Rodado em Hollywood,
à moda russa
Em O Procurado, o diretor Timur Bekmambetov
finge fazer um filme de ação típico – mas orquestra
um caos de violência quase medieval
Isabela Boscov
Fotos divulgação |
BELEZA FATAL Angelina, como a assassina da confraria: submeter-se a ela é a única parte do treinamento que não dói |
Para quem se pergunta o que significa exatamente a diferença de "sensibilidade" palpável no cinema originário de latitudes diversas, O Procurado(Wanted, Estados Unidos/Alemanha, 2008), que estréia nesta sexta-feira no país, é um exemplo dos mais ilustrativos. Para todos os efeitos, trata-se de um filme de ação como a maioria dos que Hollywood gosta de produzir: é baseado num quadrinho, tem um visual hipercinético e um enredo fantasticamente tolo (há 1 000 anos, uma guilda de tecelães – sim, tecelães – se constituiu numa confraria de assassinos cujo lema é matar um para salvar muitos) e combina astros consagrados, como Angelina Jolie e Morgan Freeman, a nomes ascendentes, como James McAvoy, de Desejo e Reparação. Mas O Procuradoé dirigido pelo russo Timur Bekmambetov – um sucesso em sua pátria graças aos filmes de vampiros Guardiões da Noite e Guardiões do Dia(um Guardiões do Crepúsculo já está em produção) – e, por causa dele, resulta em algo que apenas finge se encaixar em uma fórmula, causando choque, estranheza e não pouca admiração.

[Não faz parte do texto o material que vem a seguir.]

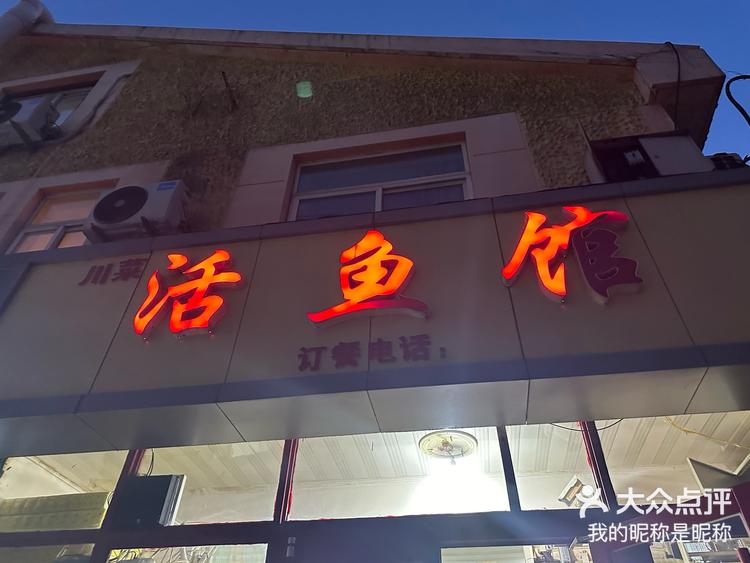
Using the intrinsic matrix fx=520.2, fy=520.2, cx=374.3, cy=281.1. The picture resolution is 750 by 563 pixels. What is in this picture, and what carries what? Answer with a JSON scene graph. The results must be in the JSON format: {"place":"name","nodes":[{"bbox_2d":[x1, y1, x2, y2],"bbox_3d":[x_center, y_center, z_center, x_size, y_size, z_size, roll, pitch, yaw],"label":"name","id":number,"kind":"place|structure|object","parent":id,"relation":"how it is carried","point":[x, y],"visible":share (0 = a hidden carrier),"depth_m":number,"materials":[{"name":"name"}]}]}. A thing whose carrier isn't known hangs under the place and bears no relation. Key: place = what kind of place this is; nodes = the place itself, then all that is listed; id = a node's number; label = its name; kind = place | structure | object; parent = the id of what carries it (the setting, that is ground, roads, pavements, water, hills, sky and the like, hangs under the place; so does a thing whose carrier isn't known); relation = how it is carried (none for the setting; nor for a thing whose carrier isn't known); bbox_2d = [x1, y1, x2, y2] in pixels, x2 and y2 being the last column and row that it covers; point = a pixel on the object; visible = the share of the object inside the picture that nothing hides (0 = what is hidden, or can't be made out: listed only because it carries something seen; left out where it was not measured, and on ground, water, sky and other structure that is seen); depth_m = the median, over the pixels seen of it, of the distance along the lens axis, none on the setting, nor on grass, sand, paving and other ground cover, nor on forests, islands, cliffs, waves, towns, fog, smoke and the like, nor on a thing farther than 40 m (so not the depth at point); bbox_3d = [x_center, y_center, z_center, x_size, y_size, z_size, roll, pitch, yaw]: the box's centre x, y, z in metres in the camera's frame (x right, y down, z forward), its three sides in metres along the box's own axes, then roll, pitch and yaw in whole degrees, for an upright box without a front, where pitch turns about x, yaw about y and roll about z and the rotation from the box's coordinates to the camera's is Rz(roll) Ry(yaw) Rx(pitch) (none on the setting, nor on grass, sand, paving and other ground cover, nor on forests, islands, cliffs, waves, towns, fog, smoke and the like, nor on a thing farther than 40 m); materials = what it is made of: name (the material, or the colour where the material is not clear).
{"place":"outdoors","nodes":[
{"label":"outdoors","id":0,"kind":"place"},
{"bbox_2d":[1,19,749,562],"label":"building","id":1,"kind":"structure","parent":0,"point":[145,177],"depth_m":3.52,"materials":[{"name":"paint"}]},
{"bbox_2d":[0,0,53,47],"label":"pipe","id":2,"kind":"object","parent":1,"relation":"attached to","point":[24,8],"visible":0.79,"depth_m":6.58,"materials":[{"name":"white"}]},
{"bbox_2d":[0,96,58,145],"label":"air conditioner","id":3,"kind":"object","parent":1,"relation":"attached to","point":[30,111],"visible":0.97,"depth_m":4.92,"materials":[{"name":"white plastic"}]},
{"bbox_2d":[0,541,94,562],"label":"window","id":4,"kind":"structure","parent":1,"relation":"in","point":[87,554],"depth_m":2.77,"materials":[{"name":"glass"}]},
{"bbox_2d":[2,83,94,122],"bbox_3d":[-3.592,-1.823,5.522,1.288,0.775,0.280,-6,-37,8],"label":"window","id":5,"kind":"structure","parent":1,"relation":"in","point":[79,92],"depth_m":5.65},
{"bbox_2d":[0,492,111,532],"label":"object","id":6,"kind":"object","parent":1,"relation":"in","point":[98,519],"visible":0.66,"depth_m":3.21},
{"bbox_2d":[6,186,106,253],"bbox_3d":[-2.530,-0.410,4.320,0.890,0.941,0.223,-6,-37,8],"label":"window","id":7,"kind":"structure","parent":1,"relation":"in","point":[50,235],"depth_m":4.41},
{"bbox_2d":[0,451,135,530],"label":"transom window","id":8,"kind":"structure","parent":1,"relation":"in","point":[34,488],"depth_m":3.05,"materials":[{"name":"glass"}]},
{"bbox_2d":[86,181,188,241],"bbox_3d":[-1.707,-0.456,3.747,0.661,0.456,0.377,-6,-37,8],"label":"air conditioner","id":9,"kind":"object","parent":1,"relation":"attached to","point":[100,205],"visible":0.97,"depth_m":3.62,"materials":[{"name":"white plastic"}]},
{"bbox_2d":[113,474,185,528],"bbox_3d":[-1.230,1.198,2.798,0.349,0.268,0.173,-6,-37,8],"label":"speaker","id":10,"kind":"object","parent":1,"relation":"attached to","point":[146,478],"visible":0.9,"depth_m":2.75},
{"bbox_2d":[104,542,269,562],"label":"glass window","id":11,"kind":"structure","parent":1,"relation":"in","point":[261,555],"depth_m":2.70,"materials":[{"name":"clear glass"}]},
{"bbox_2d":[119,441,289,523],"bbox_3d":[-0.963,1.092,2.917,0.929,0.568,0.096,-6,-37,8],"label":"transom window","id":12,"kind":"structure","parent":1,"relation":"in","point":[264,502],"depth_m":2.86,"materials":[{"name":"glass"}]},
{"bbox_2d":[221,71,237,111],"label":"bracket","id":13,"kind":"object","parent":1,"relation":"attached to","point":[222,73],"visible":0.99,"depth_m":5.09,"materials":[{"name":"black metal"}]},
{"bbox_2d":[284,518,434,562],"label":"door","id":14,"kind":"structure","parent":1,"relation":"in","point":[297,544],"depth_m":2.42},
{"bbox_2d":[0,170,749,459],"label":"shop sign","id":15,"kind":"object","parent":1,"relation":"attached to","point":[488,218],"visible":0.92,"depth_m":2.61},
{"bbox_2d":[78,257,147,284],"bbox_3d":[-1.573,-0.066,3.209,0.508,0.171,0.028,-6,-37,8],"label":"lettering","id":16,"kind":"object","parent":15,"relation":"attached to","point":[100,267],"visible":0.96,"depth_m":3.20,"materials":[{"name":"red"}]},
{"bbox_2d":[132,251,242,338],"bbox_3d":[-1.063,0.066,2.952,0.731,0.583,0.149,-6,-37,8],"label":"sign character","id":17,"kind":"object","parent":15,"relation":"attached to","point":[208,260],"visible":0.98,"depth_m":2.91,"materials":[{"name":"red"}]},
{"bbox_2d":[306,230,425,325],"bbox_3d":[-0.041,-0.026,2.796,0.716,0.578,0.155,-6,-37,8],"label":"sign character","id":18,"kind":"object","parent":15,"relation":"attached to","point":[336,308],"visible":0.98,"depth_m":2.75,"materials":[{"name":"red"}]},
{"bbox_2d":[295,334,443,370],"bbox_3d":[-0.027,0.345,2.559,0.839,0.158,0.038,-6,-37,8],"label":"lettering","id":19,"kind":"object","parent":15,"relation":"attached to","point":[302,349],"visible":0.96,"depth_m":2.55,"materials":[{"name":"red"}]},
{"bbox_2d":[500,208,642,304],"bbox_3d":[0.998,-0.149,2.631,0.757,0.600,0.149,-6,-37,8],"label":"sign character","id":20,"kind":"object","parent":15,"relation":"attached to","point":[545,272],"visible":0.98,"depth_m":2.60,"materials":[{"name":"red plastic"}]},
{"bbox_2d":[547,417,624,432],"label":"cable","id":21,"kind":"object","parent":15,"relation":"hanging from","point":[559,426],"visible":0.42,"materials":[{"name":"black rubber"}]},
{"bbox_2d":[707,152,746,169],"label":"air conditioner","id":22,"kind":"object","parent":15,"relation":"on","point":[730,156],"visible":0.25,"depth_m":3.32,"materials":[{"name":"black plastic"}]},
{"bbox_2d":[289,140,471,219],"bbox_3d":[0.053,-0.652,3.974,1.434,0.930,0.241,-6,-37,8],"label":"window","id":23,"kind":"structure","parent":1,"relation":"in","point":[354,190],"depth_m":4.05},
{"bbox_2d":[285,431,512,519],"bbox_3d":[0.170,0.985,2.727,1.385,0.530,0.089,-6,-37,8],"label":"transom window","id":24,"kind":"structure","parent":1,"relation":"in","point":[297,492],"depth_m":2.68,"materials":[{"name":"glass"}]},
{"bbox_2d":[418,430,477,464],"bbox_3d":[0.513,1.158,3.583,0.410,0.148,0.405,30,-47,-34],"label":"ceiling lamp","id":25,"kind":"object","parent":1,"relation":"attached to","point":[460,453],"visible":0.96,"depth_m":3.55,"materials":[{"name":"white plastic"}]},
{"bbox_2d":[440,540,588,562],"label":"glass door","id":26,"kind":"structure","parent":1,"relation":"in","point":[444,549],"depth_m":2.49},
{"bbox_2d":[505,422,609,510],"bbox_3d":[0.928,0.930,2.692,0.403,0.574,0.116,-6,-37,8],"label":"transom window","id":27,"kind":"structure","parent":1,"relation":"in","point":[510,432],"depth_m":2.66,"materials":[{"name":"clear glass"}]},
{"bbox_2d":[558,476,599,506],"bbox_3d":[1.246,1.300,3.131,0.234,0.165,0.219,-6,-37,8],"label":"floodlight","id":28,"kind":"object","parent":1,"relation":"attached to","point":[578,483],"visible":0.74,"depth_m":3.12,"materials":[{"name":"white"}]},
{"bbox_2d":[584,131,710,182],"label":"electrical box","id":29,"kind":"object","parent":1,"relation":"attached to","point":[601,152],"visible":0.62,"depth_m":3.40,"materials":[{"name":"grey metal"}]},
{"bbox_2d":[586,481,748,562],"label":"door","id":30,"kind":"structure","parent":1,"relation":"in","point":[746,484],"depth_m":2.14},
{"bbox_2d":[596,416,749,501],"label":"transom window","id":31,"kind":"structure","parent":1,"relation":"in","point":[606,432],"depth_m":2.61,"materials":[{"name":"glass"}]},
{"bbox_2d":[665,40,681,122],"bbox_3d":[2.332,-1.517,4.061,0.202,0.818,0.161,27,-45,-32],"label":"cable","id":32,"kind":"object","parent":1,"relation":"attached to","point":[679,70],"visible":0.72,"depth_m":4.02,"materials":[{"name":"black plastic"}]},
{"bbox_2d":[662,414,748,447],"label":"cable","id":33,"kind":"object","parent":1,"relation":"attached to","point":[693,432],"visible":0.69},
{"bbox_2d":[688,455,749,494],"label":"board","id":34,"kind":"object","parent":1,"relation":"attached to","point":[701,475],"visible":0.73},
{"bbox_2d":[725,73,749,124],"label":"cable","id":35,"kind":"object","parent":1,"relation":"attached to","point":[730,81],"visible":0.99,"depth_m":4.02,"materials":[{"name":"black plastic"}]},
{"bbox_2d":[1,0,749,163],"label":"sky","id":36,"kind":"structure","parent":0,"point":[589,2],"materials":[{"name":"blue"}]}
]}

A GENÉTICA EXPLICA McAvoy, o medroso que descobre ser capaz de disparar balas curvas: dom que está no sangue |
Essa sensação surge desde o início, em que McAvoy se apresenta como Wesley Gibson, o entediado, estressado e traído (pela namorada, com o melhor amigo) contador de um escritório de Chicago, flagrado no extremo sofrimento de ter de comemorar o aniversário da chefe obesa. A situação é comum – mas o sadismo com que Bekmambetov a retrata não o é, o que contribui para que se aceite o absurdo que vem a seguir. Segundo Angelina e Freeman informam ao rapaz, ele é filho do melhor de todos os assassinos da confraria, que acaba de ser, bem, assassinado por um integrante rebelde da equipe. Como o cargo é hereditário, inclusive no sentido genético, o medroso Wesley tem no sangue a capacidade de disparar balas curvas e captar movimentos em milionésimos de segundo. Caberá a ele, portanto, executar o insurgente. Desde que se submeta a Angelina (fácil) e ao treinamento (nem tanto), composto de surras e atos semi-suicidas e realizado numa tecelagem que abriga também, sem maiores explicações, um açougue.
Como já se vira em seus filmes anteriores e se confirma aqui, Bekmambetov nutre um despreocupado oblívio por convenções como nexo ou proporção entre causa e efeito. É dono de um talento visual exuberante, casado à alegria palpável de poder agora destruir e arrasar em escala capitalista, e a uma perspectiva residualmente soviética do valor da vida (aos 47 anos, o diretor é um veterano da publicidade e também de outros tempos, que, aliás, não são assim tão diferentes dos novos em seu país de origem). O Procurado, ao contrário do habitual, nunca poupa os inocentes que porventura estejam no meio de um tiroteio ou dentro de um trem que vá descarrilar. Bekmambetov arrasta a todos para o caos, em cenas informadas por séculos de uma convivência íntima, bruta e física com a violência. Esse é um traço que, embora mais exaltado nele, é comum a muitos outros cineastas que despontaram dos escombros da União Soviética: uma violência tão crua e cheia de dor, tão medieval, por assim dizer, que mesmo espectadores já inoculados pelo cinema de ação se sentem impelidos a desviar o olhar. Daí o choque e a admiração que Bekmambetov é capaz de provocar – para alguém que se utiliza da violência como entretenimento, ele é singularmente vívido em demonstrar quanto ela é insana.